Tudo vem em ondas. O mar, as lágrimas, a vida, o universo. Aquela onda primordial, que deu origem a tudo que existe. O sopro divino causa ondas na inexistência, cria almas. A luz vem em ondas na escuridão. Ilumina. O amor chega em pequenas ondas, e vai crescendo até não mais se agüentar. Arrebenta. O ódio já nasce grande, e vai se diminuindo, a cada onda criada. Morre na areia do tempo.
A vida começa numa pequena onda, e termina no vazio do final dos dias. A tristeza e a alegria, duas ondas que lutam durante toda vida. A mais forte define seu caminho. A onda te joga para cima, ou para baixo, e, apesar de se fazer presente, uma onda, sempre é uma onda. Ela passa. Não se deixe abater ou iludir pela onda que te guia neste momento. Ela passa. Não tome decisões baseado numa onda, espere a calmaria chegar. Sinta o que seu coração diz.

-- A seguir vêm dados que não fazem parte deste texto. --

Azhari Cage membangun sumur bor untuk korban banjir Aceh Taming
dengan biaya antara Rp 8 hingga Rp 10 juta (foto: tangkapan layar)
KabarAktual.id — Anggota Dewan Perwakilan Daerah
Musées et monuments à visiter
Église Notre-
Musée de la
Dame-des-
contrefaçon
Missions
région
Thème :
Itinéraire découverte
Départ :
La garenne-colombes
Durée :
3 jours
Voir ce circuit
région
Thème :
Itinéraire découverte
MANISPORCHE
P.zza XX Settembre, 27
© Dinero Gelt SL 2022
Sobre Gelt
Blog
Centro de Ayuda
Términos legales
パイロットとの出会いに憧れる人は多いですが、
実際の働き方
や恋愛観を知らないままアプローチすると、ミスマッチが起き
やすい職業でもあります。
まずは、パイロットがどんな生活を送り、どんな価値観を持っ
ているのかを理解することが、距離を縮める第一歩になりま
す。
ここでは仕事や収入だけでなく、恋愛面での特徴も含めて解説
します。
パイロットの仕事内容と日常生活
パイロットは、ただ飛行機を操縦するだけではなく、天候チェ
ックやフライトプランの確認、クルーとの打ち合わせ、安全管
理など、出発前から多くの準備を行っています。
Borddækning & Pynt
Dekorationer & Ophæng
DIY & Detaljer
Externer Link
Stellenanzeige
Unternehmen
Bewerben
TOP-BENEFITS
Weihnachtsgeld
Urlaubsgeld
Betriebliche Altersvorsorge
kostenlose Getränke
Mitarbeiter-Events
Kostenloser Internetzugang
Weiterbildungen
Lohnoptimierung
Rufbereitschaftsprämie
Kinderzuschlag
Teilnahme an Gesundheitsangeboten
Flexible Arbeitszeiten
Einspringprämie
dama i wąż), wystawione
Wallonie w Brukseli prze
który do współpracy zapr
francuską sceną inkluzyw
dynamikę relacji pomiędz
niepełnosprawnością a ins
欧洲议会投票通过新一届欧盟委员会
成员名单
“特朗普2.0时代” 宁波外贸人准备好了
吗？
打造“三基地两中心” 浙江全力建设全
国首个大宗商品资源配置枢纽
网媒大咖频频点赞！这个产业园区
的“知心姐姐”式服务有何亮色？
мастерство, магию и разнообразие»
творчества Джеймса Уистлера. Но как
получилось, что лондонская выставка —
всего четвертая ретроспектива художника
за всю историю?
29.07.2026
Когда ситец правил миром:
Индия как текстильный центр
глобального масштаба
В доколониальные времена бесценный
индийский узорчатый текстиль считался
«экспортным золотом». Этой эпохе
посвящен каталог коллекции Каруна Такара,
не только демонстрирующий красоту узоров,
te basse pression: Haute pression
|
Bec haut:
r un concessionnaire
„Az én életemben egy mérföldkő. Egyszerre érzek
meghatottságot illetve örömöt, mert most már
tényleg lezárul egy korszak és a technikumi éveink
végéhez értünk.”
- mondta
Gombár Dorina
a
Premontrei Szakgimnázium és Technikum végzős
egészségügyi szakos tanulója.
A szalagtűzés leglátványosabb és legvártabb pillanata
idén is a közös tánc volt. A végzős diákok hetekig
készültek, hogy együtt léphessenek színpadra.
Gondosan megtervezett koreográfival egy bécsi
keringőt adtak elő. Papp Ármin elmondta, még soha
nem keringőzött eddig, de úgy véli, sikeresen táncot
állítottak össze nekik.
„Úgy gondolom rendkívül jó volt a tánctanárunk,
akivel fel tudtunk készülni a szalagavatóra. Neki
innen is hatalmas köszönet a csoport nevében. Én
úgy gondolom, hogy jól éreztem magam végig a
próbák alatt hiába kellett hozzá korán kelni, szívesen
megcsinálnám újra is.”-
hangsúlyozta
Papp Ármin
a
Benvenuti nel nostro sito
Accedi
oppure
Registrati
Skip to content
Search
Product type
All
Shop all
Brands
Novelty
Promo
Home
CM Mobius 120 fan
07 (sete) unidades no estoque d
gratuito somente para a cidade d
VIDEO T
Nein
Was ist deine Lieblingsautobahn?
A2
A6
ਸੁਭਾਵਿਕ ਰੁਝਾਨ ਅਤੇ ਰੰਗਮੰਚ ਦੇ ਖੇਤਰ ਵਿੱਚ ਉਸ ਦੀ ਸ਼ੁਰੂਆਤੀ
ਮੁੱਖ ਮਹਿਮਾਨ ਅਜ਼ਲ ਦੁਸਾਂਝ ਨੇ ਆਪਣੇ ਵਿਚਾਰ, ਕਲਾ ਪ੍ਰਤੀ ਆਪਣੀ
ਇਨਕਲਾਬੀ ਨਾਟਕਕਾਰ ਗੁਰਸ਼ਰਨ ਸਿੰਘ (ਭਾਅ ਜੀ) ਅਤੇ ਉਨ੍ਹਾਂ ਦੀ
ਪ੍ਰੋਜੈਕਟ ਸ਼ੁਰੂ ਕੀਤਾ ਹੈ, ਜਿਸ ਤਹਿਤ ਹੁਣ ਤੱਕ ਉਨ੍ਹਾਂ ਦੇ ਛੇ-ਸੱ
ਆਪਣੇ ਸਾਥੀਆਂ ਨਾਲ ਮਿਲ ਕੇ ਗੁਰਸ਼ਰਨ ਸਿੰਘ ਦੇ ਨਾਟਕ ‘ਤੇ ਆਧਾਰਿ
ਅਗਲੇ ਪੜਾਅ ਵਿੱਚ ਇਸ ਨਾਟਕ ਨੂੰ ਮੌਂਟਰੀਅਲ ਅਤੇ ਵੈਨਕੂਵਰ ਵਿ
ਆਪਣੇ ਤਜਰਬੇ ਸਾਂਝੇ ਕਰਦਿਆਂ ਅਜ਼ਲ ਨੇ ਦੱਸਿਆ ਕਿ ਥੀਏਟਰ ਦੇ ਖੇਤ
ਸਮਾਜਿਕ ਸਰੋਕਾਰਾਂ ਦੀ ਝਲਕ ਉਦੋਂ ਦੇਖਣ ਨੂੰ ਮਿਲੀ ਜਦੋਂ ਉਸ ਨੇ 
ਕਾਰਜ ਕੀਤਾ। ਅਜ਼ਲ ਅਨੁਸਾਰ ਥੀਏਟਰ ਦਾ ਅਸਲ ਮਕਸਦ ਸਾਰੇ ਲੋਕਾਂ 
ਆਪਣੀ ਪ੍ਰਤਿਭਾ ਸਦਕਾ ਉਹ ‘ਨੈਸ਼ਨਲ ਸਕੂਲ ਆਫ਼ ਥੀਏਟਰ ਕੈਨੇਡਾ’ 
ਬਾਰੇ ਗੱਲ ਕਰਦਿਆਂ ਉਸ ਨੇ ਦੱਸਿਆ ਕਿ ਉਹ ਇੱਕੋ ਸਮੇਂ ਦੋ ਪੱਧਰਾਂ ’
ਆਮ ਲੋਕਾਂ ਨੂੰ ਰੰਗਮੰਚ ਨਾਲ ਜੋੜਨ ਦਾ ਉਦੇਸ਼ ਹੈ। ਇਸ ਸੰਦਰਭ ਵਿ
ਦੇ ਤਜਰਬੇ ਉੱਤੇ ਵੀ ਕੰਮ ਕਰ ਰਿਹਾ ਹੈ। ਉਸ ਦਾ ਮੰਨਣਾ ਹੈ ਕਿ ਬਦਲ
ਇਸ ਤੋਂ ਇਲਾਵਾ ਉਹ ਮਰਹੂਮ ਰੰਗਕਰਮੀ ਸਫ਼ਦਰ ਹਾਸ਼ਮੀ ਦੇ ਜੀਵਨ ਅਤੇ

...texto inacabado... esperando essa onda passar...

segunda-feira, 14 de dezembro de 2009

Pensando?

Primeiro dia do resto da minha vida. O mundo parece mais triste, o caminho mais vazio. Ergo a cabeça e começo a caminhar. O Sol queima, brilha forte, ofusca o próprio pensamento. Pensamento... quem inventou esse carinha? Que direito ele tem de imaginar coisas que jamais acontecerão. Quero tirar os pensamentos da minha cabeça, deixá-la cada vez mais oca, mais insensível. Mas os pensamentos teimam em circular por ali. E como pensam! Não me dão trégua, não me deixam em paz. Passam cada segundo armando, matutando... pensando. De onde tiram essa energia? Eu já não tenho quase nenhuma, mas eles não! Estão sempre aqui, na espreita! Pensam que me enganam! Pensamentos pensam? Creio que não. Se pensassem, não passariam tanto tempo... pensando! Tratariam de achar coisa mais útil para se fazer. Penso, aliás, eles pensam, que talvez eu não saiba o que digo, mas, e daí? Também tenho o direito de pensar que penso. Sei que não sou eu, no entanto, eles que pensem o que quiserem. Tô pensando em dormir agora... ou seriam eles?